##### DATA

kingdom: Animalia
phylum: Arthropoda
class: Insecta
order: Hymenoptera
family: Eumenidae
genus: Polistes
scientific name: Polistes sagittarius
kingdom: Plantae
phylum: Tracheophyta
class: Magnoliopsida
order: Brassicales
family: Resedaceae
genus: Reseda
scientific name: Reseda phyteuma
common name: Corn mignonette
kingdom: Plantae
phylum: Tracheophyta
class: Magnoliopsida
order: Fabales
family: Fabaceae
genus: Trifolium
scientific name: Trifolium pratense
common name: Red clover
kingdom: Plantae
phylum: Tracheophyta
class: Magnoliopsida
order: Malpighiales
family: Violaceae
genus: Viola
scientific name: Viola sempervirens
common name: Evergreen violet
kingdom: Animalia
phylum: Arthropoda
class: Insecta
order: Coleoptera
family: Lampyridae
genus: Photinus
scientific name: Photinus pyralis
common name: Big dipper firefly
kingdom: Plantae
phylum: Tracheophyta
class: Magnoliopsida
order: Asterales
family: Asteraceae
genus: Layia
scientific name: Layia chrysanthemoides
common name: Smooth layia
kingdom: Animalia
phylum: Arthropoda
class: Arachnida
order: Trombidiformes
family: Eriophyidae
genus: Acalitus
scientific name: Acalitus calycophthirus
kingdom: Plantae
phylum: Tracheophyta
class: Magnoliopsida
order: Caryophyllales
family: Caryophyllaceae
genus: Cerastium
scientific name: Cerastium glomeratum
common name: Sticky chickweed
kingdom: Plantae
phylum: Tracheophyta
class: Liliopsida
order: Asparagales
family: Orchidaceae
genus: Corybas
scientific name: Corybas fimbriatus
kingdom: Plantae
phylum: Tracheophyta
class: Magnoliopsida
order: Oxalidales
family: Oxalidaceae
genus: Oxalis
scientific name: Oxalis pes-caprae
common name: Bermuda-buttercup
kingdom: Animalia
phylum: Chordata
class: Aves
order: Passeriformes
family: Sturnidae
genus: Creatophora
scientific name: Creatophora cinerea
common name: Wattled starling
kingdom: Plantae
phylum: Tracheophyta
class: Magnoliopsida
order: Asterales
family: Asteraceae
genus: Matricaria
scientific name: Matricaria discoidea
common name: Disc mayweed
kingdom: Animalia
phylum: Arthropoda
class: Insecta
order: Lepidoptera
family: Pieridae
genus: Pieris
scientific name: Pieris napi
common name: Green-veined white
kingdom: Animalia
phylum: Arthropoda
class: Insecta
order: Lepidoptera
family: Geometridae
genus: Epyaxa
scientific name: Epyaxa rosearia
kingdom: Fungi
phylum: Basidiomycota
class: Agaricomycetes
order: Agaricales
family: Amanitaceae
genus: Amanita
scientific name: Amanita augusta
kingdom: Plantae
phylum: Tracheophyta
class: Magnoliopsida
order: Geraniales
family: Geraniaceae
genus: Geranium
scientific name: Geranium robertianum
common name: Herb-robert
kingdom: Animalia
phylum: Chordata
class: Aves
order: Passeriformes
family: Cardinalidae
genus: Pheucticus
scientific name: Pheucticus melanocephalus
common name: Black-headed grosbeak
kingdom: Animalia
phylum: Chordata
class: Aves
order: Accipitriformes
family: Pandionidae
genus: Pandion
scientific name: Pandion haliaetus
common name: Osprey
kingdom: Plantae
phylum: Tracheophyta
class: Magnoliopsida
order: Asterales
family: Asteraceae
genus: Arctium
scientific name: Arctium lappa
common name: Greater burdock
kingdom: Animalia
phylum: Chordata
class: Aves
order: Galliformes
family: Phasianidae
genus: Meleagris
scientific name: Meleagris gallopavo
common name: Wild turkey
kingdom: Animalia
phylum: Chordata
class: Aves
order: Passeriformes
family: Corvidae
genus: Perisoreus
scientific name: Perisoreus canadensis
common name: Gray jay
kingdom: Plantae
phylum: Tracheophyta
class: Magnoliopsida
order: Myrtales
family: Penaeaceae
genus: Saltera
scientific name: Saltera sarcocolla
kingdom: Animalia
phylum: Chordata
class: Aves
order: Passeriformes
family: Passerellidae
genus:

##########

TASK DIRECTIONS
Rewrite the entries above, changing every "scientific name" to "binomial name" and leaving the rest as is.

EXPECTED OUTPUT
kingdom: Animalia
phylum: Arthropoda
class: Insecta
order: Hymenoptera
family: Eumenidae
genus: Polistes
binomial name: Polistes sagittarius
kingdom: Plantae
phylum: Tracheophyta
class: Magnoliopsida
order: Brassicales
family: Resedaceae
genus: Reseda
binomial name: Reseda phyteuma
common name: Corn mignonette
kingdom: Plantae
phylum: Tracheophyta
class: Magnoliopsida
order: Fabales
family: Fabaceae
genus: Trifolium
binomial name: Trifolium pratense
common name: Red clover
kingdom: Plantae
phylum: Tracheophyta
class: Magnoliopsida
order: Malpighiales
family: Violaceae
genus: Viola
binomial name: Viola sempervirens
common name: Evergreen violet
kingdom: Animalia
phylum: Arthropoda
class: Insecta
order: Coleoptera
family: Lampyridae
genus: Photinus
binomial name: Photinus pyralis
common name: Big dipper firefly
kingdom: Plantae
phylum: Tracheophyta
class: Magnoliopsida
order: Asterales
family: Asteraceae
genus: Layia
binomial name: Layia chrysanthemoides
common name: Smooth layia
kingdom: Animalia
phylum: Arthropoda
class: Arachnida
order: Trombidiformes
family: Eriophyidae
genus: Acalitus
binomial name: Acalitus calycophthirus
kingdom: Plantae
phylum: Tracheophyta
class: Magnoliopsida
order: Caryophyllales
family: Caryophyllaceae
genus: Cerastium
binomial name: Cerastium glomeratum
common name: Sticky chickweed
kingdom: Plantae
phylum: Tracheophyta
class: Liliopsida
order: Asparagales
family: Orchidaceae
genus: Corybas
binomial name: Corybas fimbriatus
kingdom: Plantae
phylum: Tracheophyta
class: Magnoliopsida
order: Oxalidales
family: Oxalidaceae
genus: Oxalis
binomial name: Oxalis pes-caprae
common name: Bermuda-buttercup
kingdom: Animalia
phylum: Chordata
class: Aves
order: Passeriformes
family: Sturnidae
genus: Creatophora
binomial name: Creatophora cinerea
common name: Wattled starling
kingdom: Plantae
phylum: Tracheophyta
class: Magnoliopsida
order: Asterales
family: Asteraceae
genus: Matricaria
binomial name: Matricaria discoidea
common name: Disc mayweed
kingdom: Animalia
phylum: Arthropoda
class: Insecta
order: Lepidoptera
family: Pieridae
genus: Pieris
binomial name: Pieris napi
common name: Green-veined white
kingdom: Animalia
phylum: Arthropoda
class: Insecta
order: Lepidoptera
family: Geometridae
genus: Epyaxa
binomial name: Epyaxa rosearia
kingdom: Fungi
phylum: Basidiomycota
class: Agaricomycetes
order: Agaricales
family: Amanitaceae
genus: Amanita
binomial name: Amanita augusta
kingdom: Plantae
phylum: Tracheophyta
class: Magnoliopsida
order: Geraniales
family: Geraniaceae
genus: Geranium
binomial name: Geranium robertianum
common name: Herb-robert
kingdom: Animalia
phylum: Chordata
class: Aves
order: Passeriformes
family: Cardinalidae
genus: Pheucticus
binomial name: Pheucticus melanocephalus
common name: Black-headed grosbeak
kingdom: Animalia
phylum: Chordata
class: Aves
order: Accipitriformes
family: Pandionidae
genus: Pandion
binomial name: Pandion haliaetus
common name: Osprey
kingdom: Plantae
phylum: Tracheophyta
class: Magnoliopsida
order: Asterales
family: Asteraceae
genus: Arctium
binomial name: Arctium lappa
common name: Greater burdock
kingdom: Animalia
phylum: Chordata
class: Aves
order: Galliformes
family: Phasianidae
genus: Meleagris
binomial name: Meleagris gallopavo
common name: Wild turkey
kingdom: Animalia
phylum: Chordata
class: Aves
order: Passeriformes
family: Corvidae
genus: Perisoreus
binomial name: Perisoreus canadensis
common name: Gray jay
kingdom: Plantae
phylum: Tracheophyta
class: Magnoliopsida
order: Myrtales
family: Penaeaceae
genus: Saltera
binomial name: Saltera sarcocolla
kingdom: Animalia
phylum: Chordata
class: Aves
order: Passeriformes
family: Passerellidae
genus:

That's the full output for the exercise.